Michael stopped Jim at the exit.
“Jim! At least stay and finish the cake. There’s a whole half left!”
“It’s too sweet,” Jim said.
***
She sat in a mortar hole, her back against the charred and blasted ground. Light played across her through the branches of a broken tree. She was Gabriella where the light touched her, and Lucy in the shade.
“They love this war,” she said.
Jim sat down next to her. The ground was still warm from the explosion.
“They love it more than the lie. They will never stop fighting.”
“I think the ones that aren’t fighting scare me the most,” Jim said. “You know, I swear there’s a guy that could set everybody straight.”
“I made a promise,” she said.
The ground shook beneath sound of faraway devastation. There were shouts, and someone blew a battle horn that belonged in a fantasy novel.

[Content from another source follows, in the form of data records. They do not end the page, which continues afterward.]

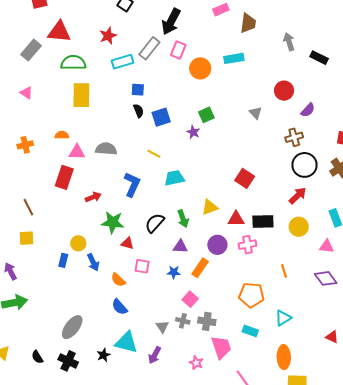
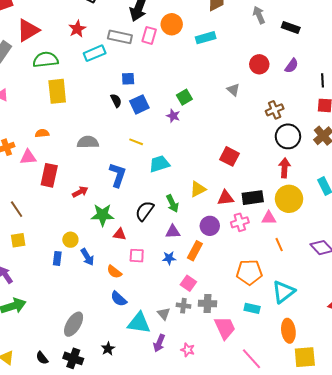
red triangle: (59, 32) -> (28, 30), turned -30
gray rectangle: (149, 48) -> (120, 37), turned 70
orange circle: (200, 68) -> (172, 24), moved
blue square: (138, 90) -> (128, 79), moved
purple semicircle: (308, 110) -> (292, 66), moved
pink triangle: (77, 152) -> (28, 157), moved
red arrow: (298, 196) -> (284, 168), turned -36
yellow circle: (299, 227) -> (289, 199), size x1.4
pink triangle: (327, 246) -> (269, 218), moved
cyan triangle: (283, 318) -> (283, 292), size x1.4
cyan triangle: (126, 342) -> (139, 323), moved
pink star: (196, 363) -> (188, 350), moved

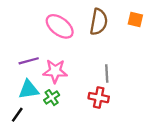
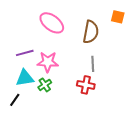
brown semicircle: (99, 22) -> (91, 32), moved

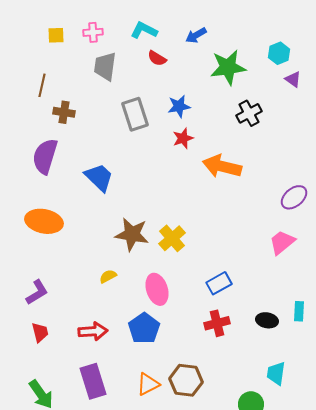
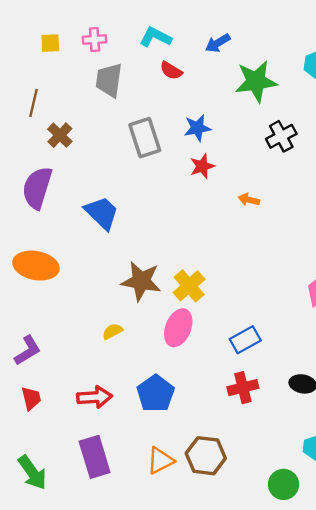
brown cross: (64, 112) -> (60, 135), turned 35
orange arrow: (222, 166) -> (249, 200), size x0.5
pink ellipse: (157, 289) -> (178, 328), moved, turned 40

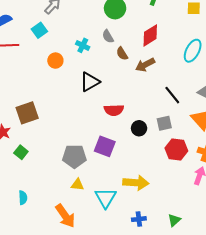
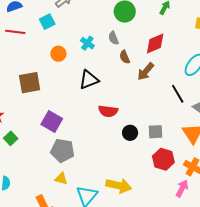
brown arrow: (145, 65) -> (146, 71), turned -30
black line: (172, 95) -> (178, 94), moved
brown square: (27, 113) -> (30, 83), moved
purple square: (105, 146) -> (52, 122), moved

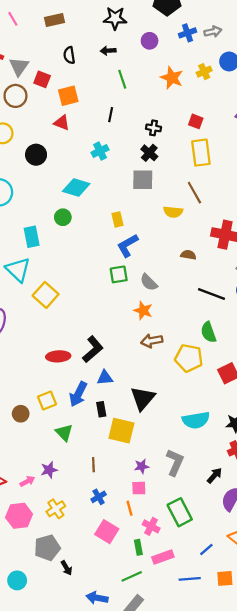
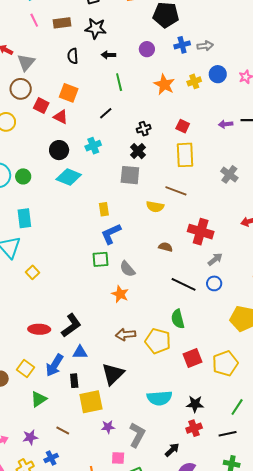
black star: (115, 18) -> (96, 28), moved
pink line: (13, 19) -> (34, 20), moved
red square: (42, 79) -> (41, 105), moved
orange square: (68, 96) -> (69, 93), turned 30
black line: (111, 115) -> (106, 113), turned 32
black cross: (153, 128) -> (144, 129), turned -32
black circle: (36, 155) -> (59, 150), moved
brown line: (194, 193) -> (176, 191), turned -45
green circle: (63, 217) -> (23, 176), moved
yellow square: (46, 295) -> (33, 272), size x0.6
brown arrow: (152, 341) -> (126, 335), moved
yellow square: (47, 400) -> (26, 369), turned -36
yellow square: (121, 431) -> (91, 402), turned -30
green triangle: (64, 433) -> (39, 399), turned 36
brown line: (93, 465) -> (63, 431), turned -64
purple star: (142, 466) -> (108, 427), moved
purple star: (49, 470) -> (30, 437), moved
pink square: (139, 488) -> (118, 458), moved
blue cross: (99, 497) -> (51, 458), moved

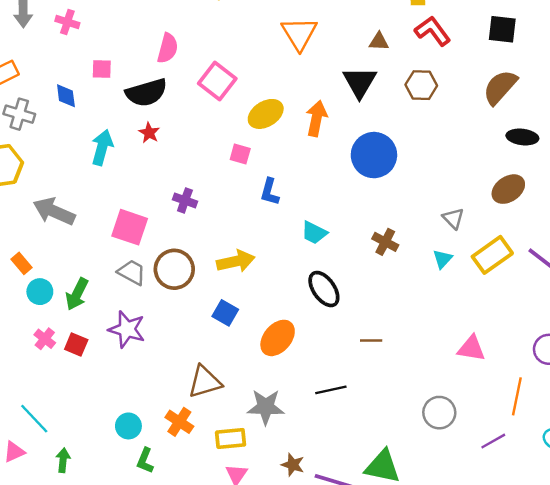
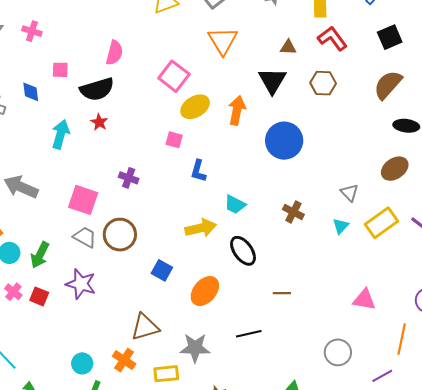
black square: (502, 29) -> (390, 37), turned -30
pink square: (217, 81) -> (174, 76), moved
yellow arrow: (236, 261) -> (201, 228), moved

“How long can the angels contain it?”
“Not forever,” she said. She turned to him, and the light made a diagonal cut through her face. A sad eye for the angel and fury in the devil’s. “What do I do, Jim? Break a promise made to a friend, or let this war of fools consume Paradise?”
Jim sighed like a blowfish and shrugged.
With the painted fingers of the devil she pulled from the angel’s pocket a folded and tattered paper, yellowed with age. She handed it to Jim and he unfolded it. It was a map of Paradise, marked neatly with triangle mountains, curving rivers, loops for clouds, dotted cities. Left of center was scrawled an X, with the caption, Christ be here.
“Well, that settles it then,” Jim said, standing. “It’s time to find Jesus.”